You are given a perfect binary tree where all leaves are on the same level, and every parent has two children. The binary tree has the following definition:

struct Node {
  int val;
  Node *left;
  Node *right;
  Node *next;
}

Populate each next pointer to point to its next right node.
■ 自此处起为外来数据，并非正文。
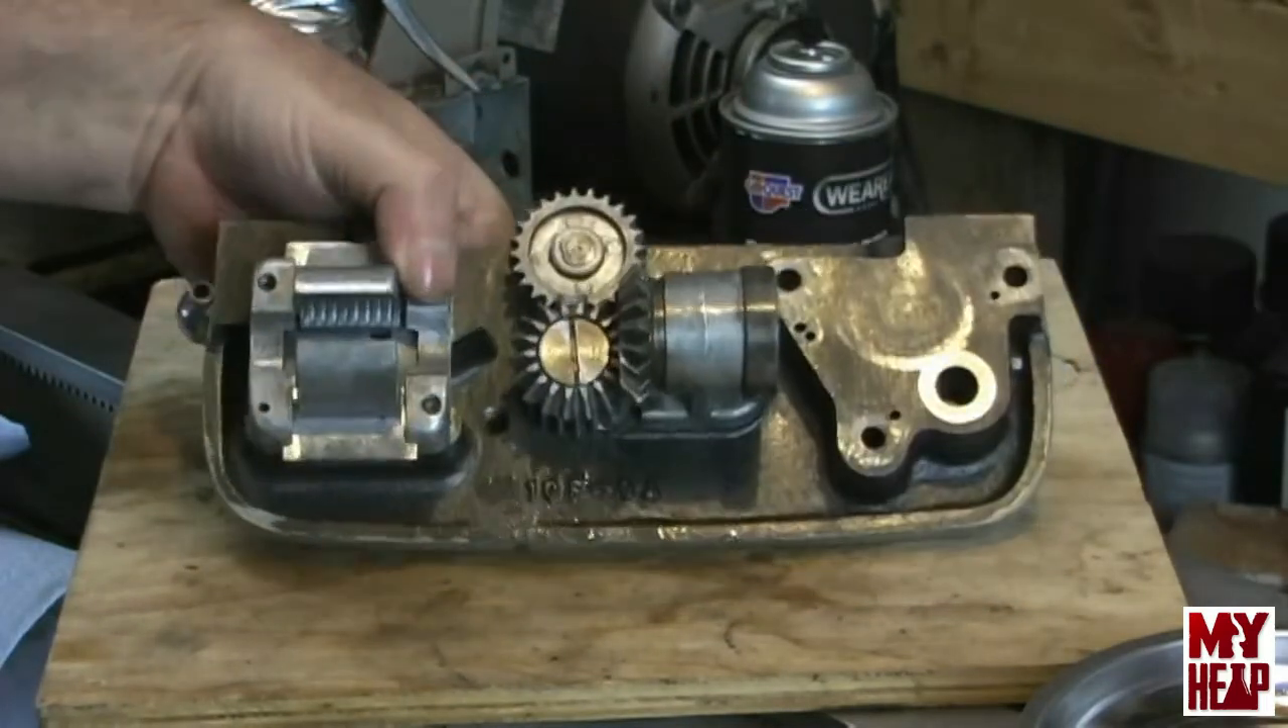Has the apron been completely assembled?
No.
If there is no next right node, the next pointer should be set to NULL.

Initially, all next pointers are set to NULL.

Example 1:

Input: root = [1,2,3,4,5,6,7]
Output: [1,#,2,3,#,4,5,6,7,#]
Explanation: Given the above perfect binary tree (Figure A), your function should populate each next pointer to point to its next right node, just like in Figure B. The serialized output is in level order as connected by the next pointers, with '#' signifying the end of each level.

Example 2:

Input: root = []
Output: []

Constraints:

• The number of nodes in the tree is in the range [0, 212 - 1].
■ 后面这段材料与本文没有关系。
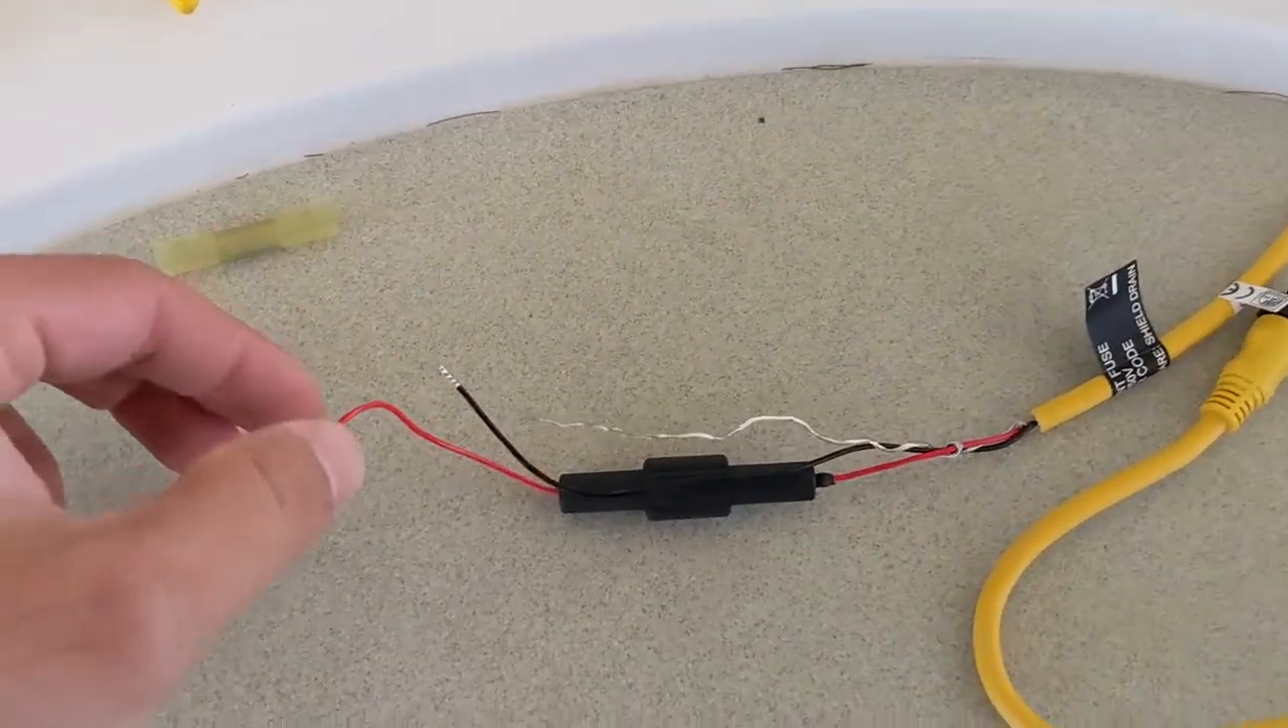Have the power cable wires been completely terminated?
No.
• -1000 <= Node.val <= 1000

Follow-up:

• You may only use constant extra space.

• The recursive approach is fine. You may assume implicit stack space does not count as extra space for this problem.

Solution:

题目的意思就是把二叉树的每一层节点都用 next 指针连接起来：

而且题目说了，输入是一棵「完美二叉树」，形象地说整棵二叉树是一个正三角形，除了最右侧的节点 next 指针会指向 null，其他节点的右侧一定有相邻的节点。

这道题怎么做呢？把每一层的节点穿起来，是不是只要把每个节点的左右子节点都穿起来就行了？

我们可以模仿上一道题，写出如下代码：

Node connect(Node root) {
    if (root == null || root.left == null) {
        return root;
    }

    root.left.next = root.right;

    connect(root.left);
    connect(root.right);

    return root;
}

这样其实有很大问题，再看看这张图：

节点 5 和节点 6 不属于同一个父节点，那么按照这段代码的逻辑，它俩就没办法被穿起来，这是不符合题意的。

回想刚才说的，二叉树的问题难点在于，如何把题目的要求细化成每个节点需要做的事情，但是如果只依赖一个节点的话，肯定是没办法连接「跨父节点」的两个相邻节点的。

那么，我们的做法就是增加函数参数，一个节点做不到，我们就给他安排两个节点，「将每一层二叉树节点连接起来」可以细化成「将每两个相邻节点都连接起来」：

// 主函数
Node connect(Node root) {
    if (root == null) return null;
    connectTwoNode(root.left, root.right);
    return root;
}

// 辅助函数
void connectTwoNode(Node node1, Node node2) {
    if (node1 == null || node2 == null) {
        return;
    }
    /**** 前序遍历位置 ****/
    // 将传入的两个节点连接
    node1.next = node2;
    
    // 连接相同父节点的两个子节点
    connectTwoNode(node1.left, node1.right);
    connectTwoNode(node2.left, node2.right);
    // 连接跨越父节点的两个子节点
    connectTwoNode(node1.right, node2.left);
}

这样，connectTwoNode 函数不断递归，可以无死角覆盖整棵二叉树，将所有相邻节点都连接起来，也就避免了我们之前出现的问题，这道题就解决了。